El Alavés visita Vila-real con la pólvora mojada y sin margen de error

El Deportivo Alavés afronta mañana sábado, a partir de las 16:15 horas, una de esas salidas que suelen marcar el tono de una temporada. El equipo de Eduardo Coudet visita al Villarreal en La Cerámica con la sensación de competir casi siempre, pero con una evidencia cada vez más difícil de disimular: le falta gol, le faltan efectivos y le empieza a faltar margen de error.

El conjunto albiazul llega a la cita arrastrando un problema ofensivo que se ha convertido en estructural. Los números son claros y el discurso del entrenador también. El Alavés genera, trabaja los partidos y suele mantenerse dentro de ellos, pero le cuesta una enormidad transformar ese esfuerzo en goles. La irregularidad de Toni Martínez, las molestias recurrentes de Boyé y la ausencia de soluciones reales desde el banquillo han dejado al equipo corto de pólvora en una Liga que no perdona.

Para colmo, Boyé no estará disponible para el choque ante el Villarreal, una baja especialmente sensible en un equipo que ya viaja con lo justo. Coudet tendrá que gestionar un once prácticamente de memoria y un banquillo muy limitado, con pocas opciones para cambiar el guion si el partido se tuerce. El técnico argentino no ha escondido en los últimos días que la plantilla es corta y que el mercado de invierno debería servir para reforzar, como mínimo, la parcela ofensiva. El problema es que los partidos siguen llegando mientras las soluciones no lo hacen.
+-------+
» **TAREAS**
(1) Cita de la noticia, sin cambiar nada, el pasaje que va de "El Alavés visita" a "margen de error.".
(2) Según la noticia, ¿son ciertas estas afirmaciones? (a) El partido comienza a las 16:15 horas. (b) Boyé podrá jugar contra el Villarreal. (c) El encuentro se disputa en La Cerámica. Responde sí o no a cada una y cita las palabras de la noticia que lo deciden.
(3) Traduce al inglés esta oración de la noticia: "Los números son claros y el discurso del entrenador también."
No hace falta consultar el listado.

» **DATOS ADJUNTOS**
+-------+
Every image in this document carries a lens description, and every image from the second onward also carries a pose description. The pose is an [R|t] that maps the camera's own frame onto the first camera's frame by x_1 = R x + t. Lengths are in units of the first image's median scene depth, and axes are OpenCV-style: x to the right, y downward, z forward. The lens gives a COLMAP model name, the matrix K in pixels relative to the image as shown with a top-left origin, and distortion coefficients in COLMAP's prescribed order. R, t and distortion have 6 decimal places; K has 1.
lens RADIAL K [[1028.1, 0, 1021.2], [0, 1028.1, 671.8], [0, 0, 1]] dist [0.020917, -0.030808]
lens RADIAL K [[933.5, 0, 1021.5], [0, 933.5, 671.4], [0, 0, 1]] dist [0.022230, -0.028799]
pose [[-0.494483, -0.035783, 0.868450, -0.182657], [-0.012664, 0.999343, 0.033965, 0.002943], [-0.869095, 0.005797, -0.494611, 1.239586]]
+-------+
» **RESPUESTAS**
(1)
El Alavés visita Vila-real con la pólvora mojada y sin margen de error

El Deportivo Alavés afronta mañana sábado, a partir de las 16:15 horas, una de esas salidas que suelen marcar el tono de una temporada. El equipo de Eduardo Coudet visita al Villarreal en La Cerámica con la sensación de competir casi siempre, pero con una evidencia cada vez más difícil de disimular: le falta gol, le faltan efectivos y le empieza a faltar margen de error.

(2)
(a) Sí: "a partir de las 16:15 horas".
(b) No: "Boyé no estará disponible para el choque ante el Villarreal".
(c) Sí: "visita al Villarreal en La Cerámica".

(3) The numbers are clear, and so is the coach's message.